▼

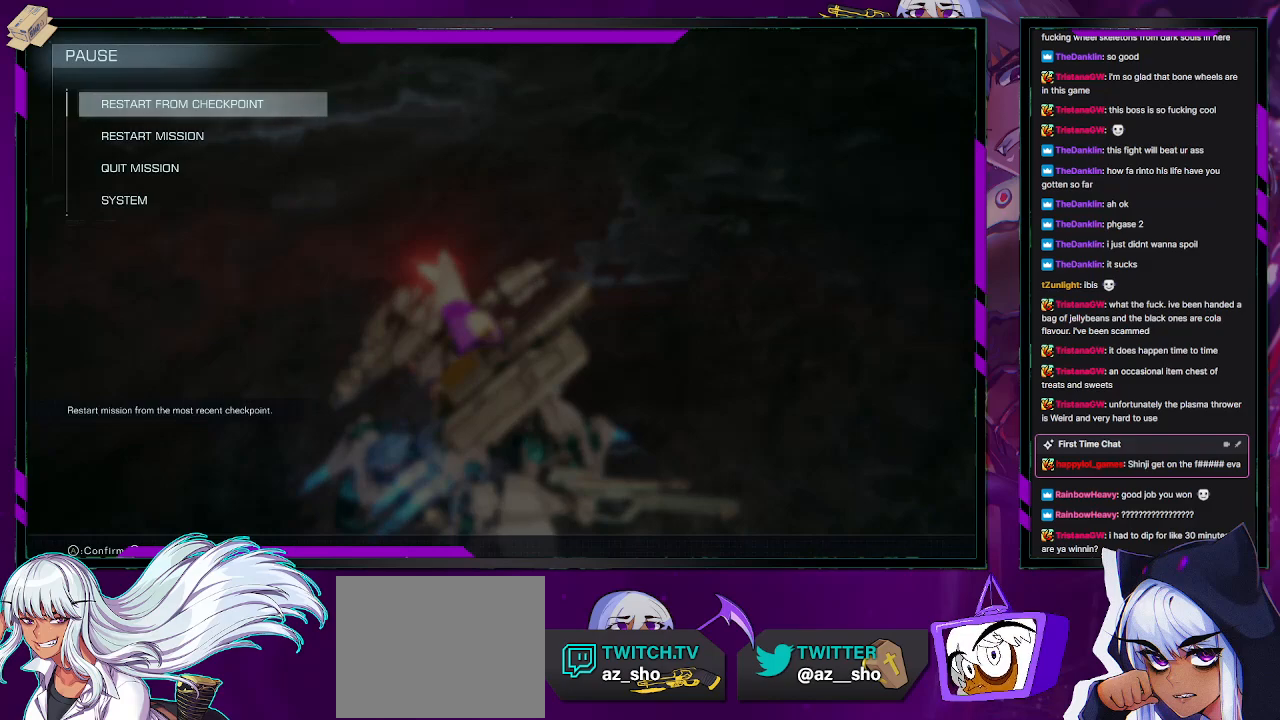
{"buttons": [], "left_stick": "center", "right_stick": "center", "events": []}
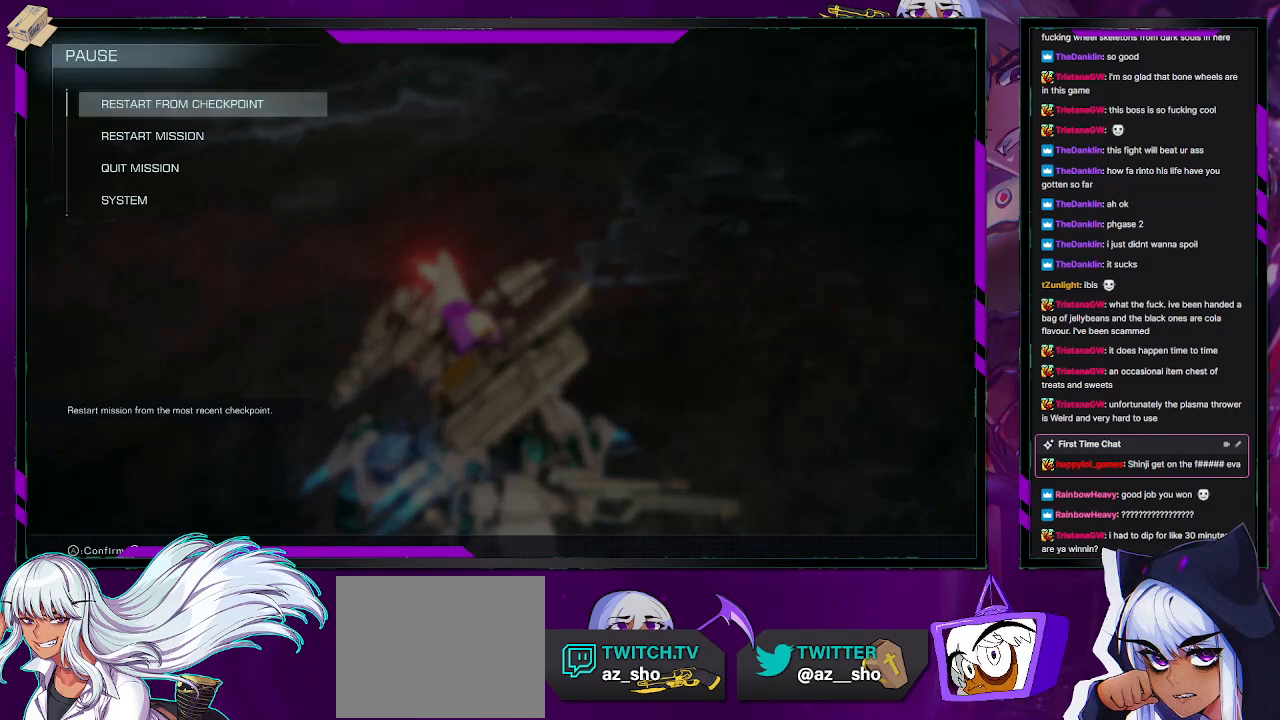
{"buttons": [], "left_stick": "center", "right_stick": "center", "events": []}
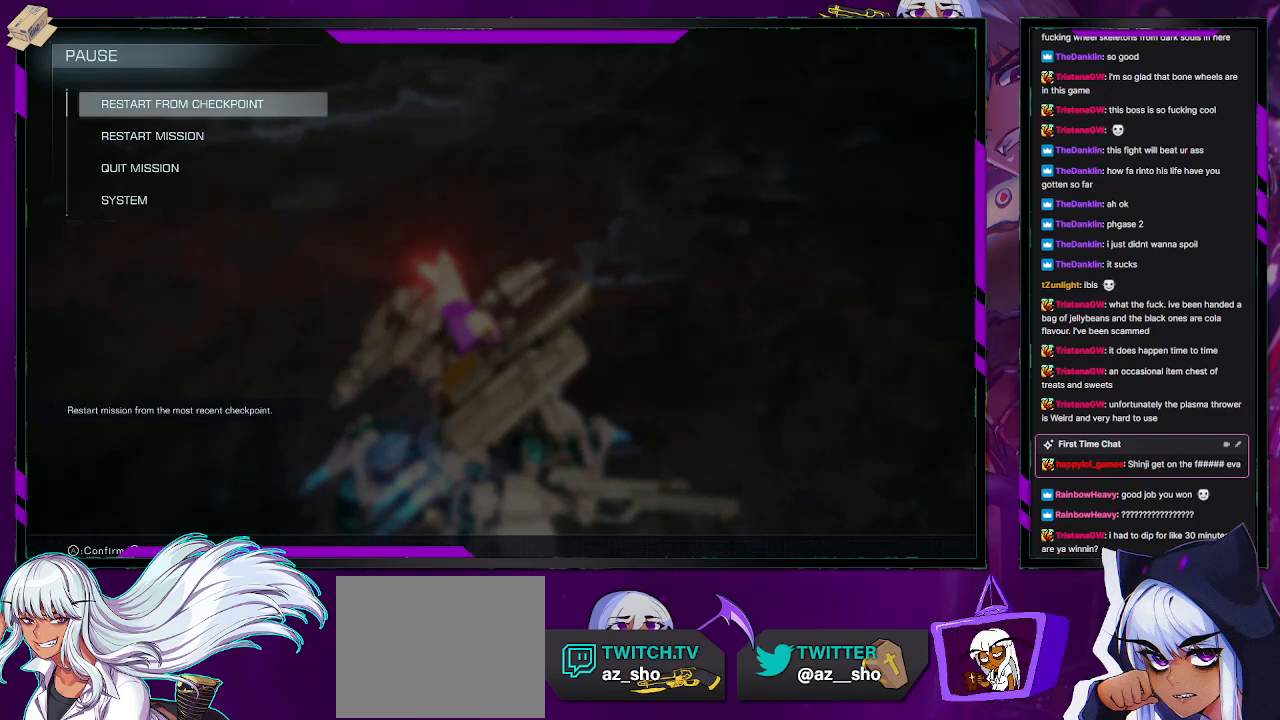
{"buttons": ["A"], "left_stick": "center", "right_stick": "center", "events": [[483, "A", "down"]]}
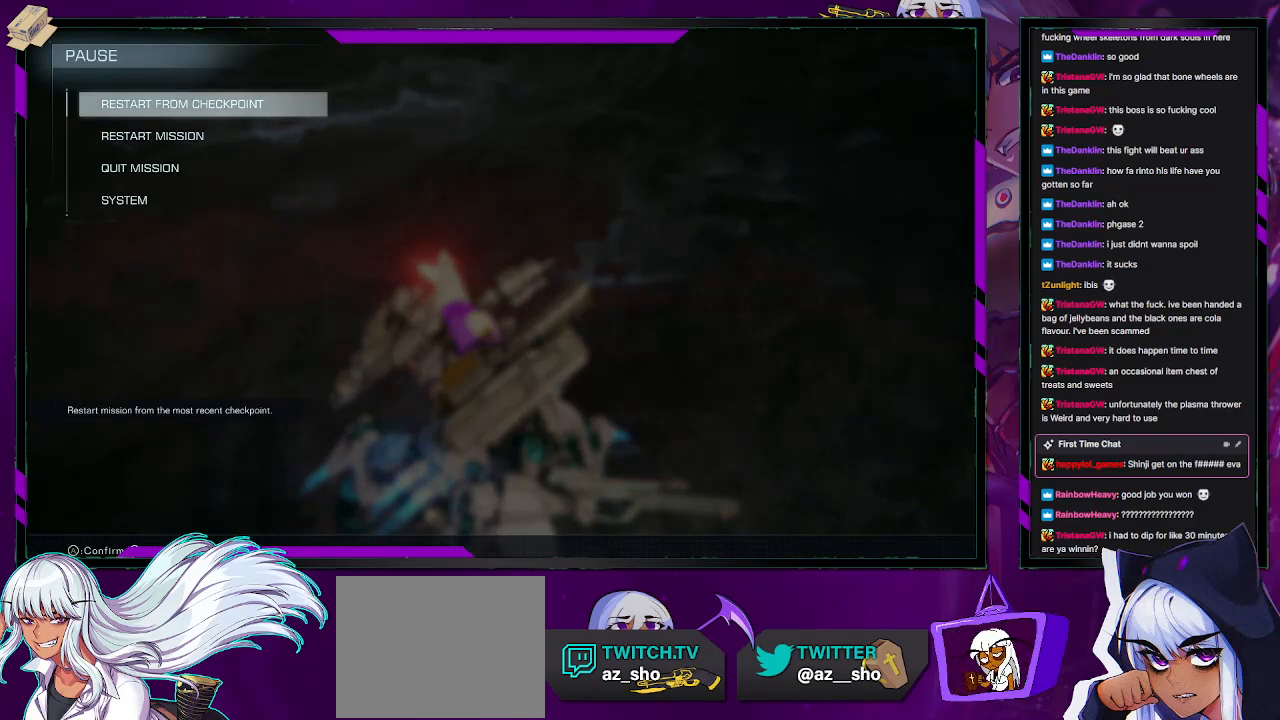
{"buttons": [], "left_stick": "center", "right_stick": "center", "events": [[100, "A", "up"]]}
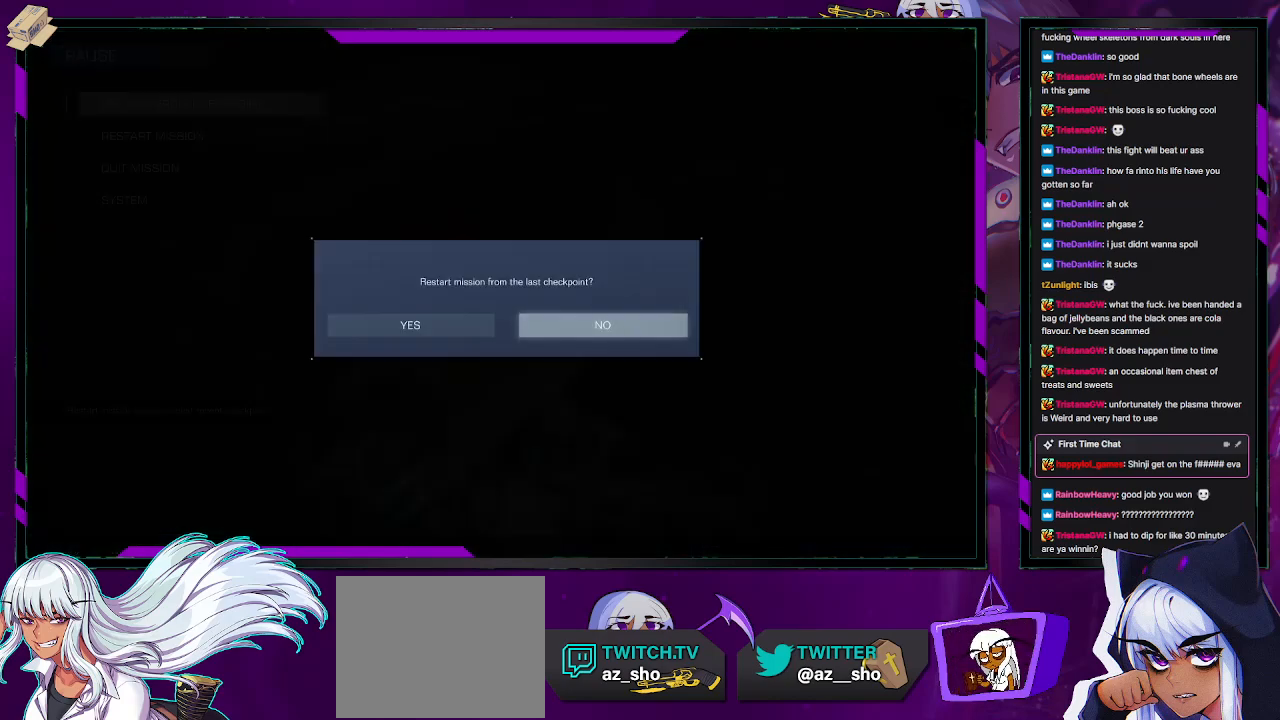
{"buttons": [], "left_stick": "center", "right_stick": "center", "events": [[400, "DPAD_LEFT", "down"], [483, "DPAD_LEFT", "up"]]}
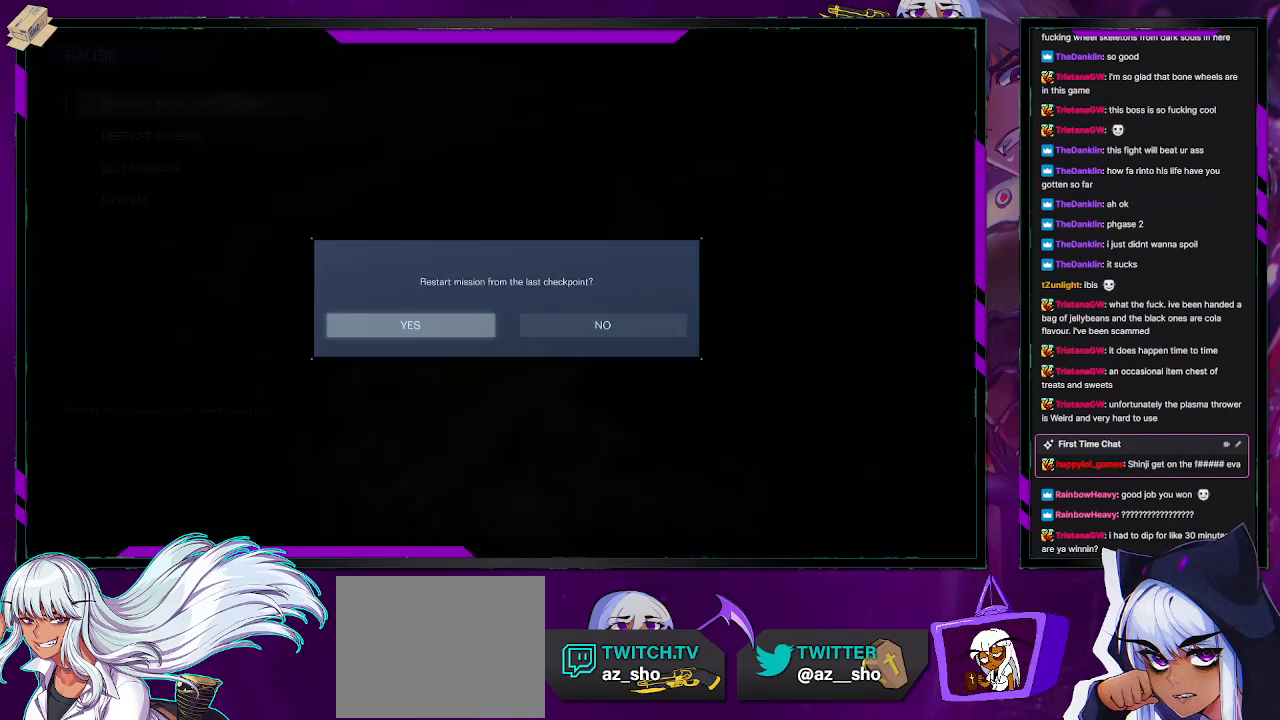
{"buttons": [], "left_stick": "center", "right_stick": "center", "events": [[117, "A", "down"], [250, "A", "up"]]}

▲

Instructions to follow — Scan the data for lines containing "down" and copy all of them.

Answer to this problem —
{"buttons": ["A"], "left_stick": "center", "right_stick": "center", "events": [[483, "A", "down"]]}
{"buttons": [], "left_stick": "center", "right_stick": "center", "events": [[400, "DPAD_LEFT", "down"], [483, "DPAD_LEFT", "up"]]}
{"buttons": [], "left_stick": "center", "right_stick": "center", "events": [[117, "A", "down"], [250, "A", "up"]]}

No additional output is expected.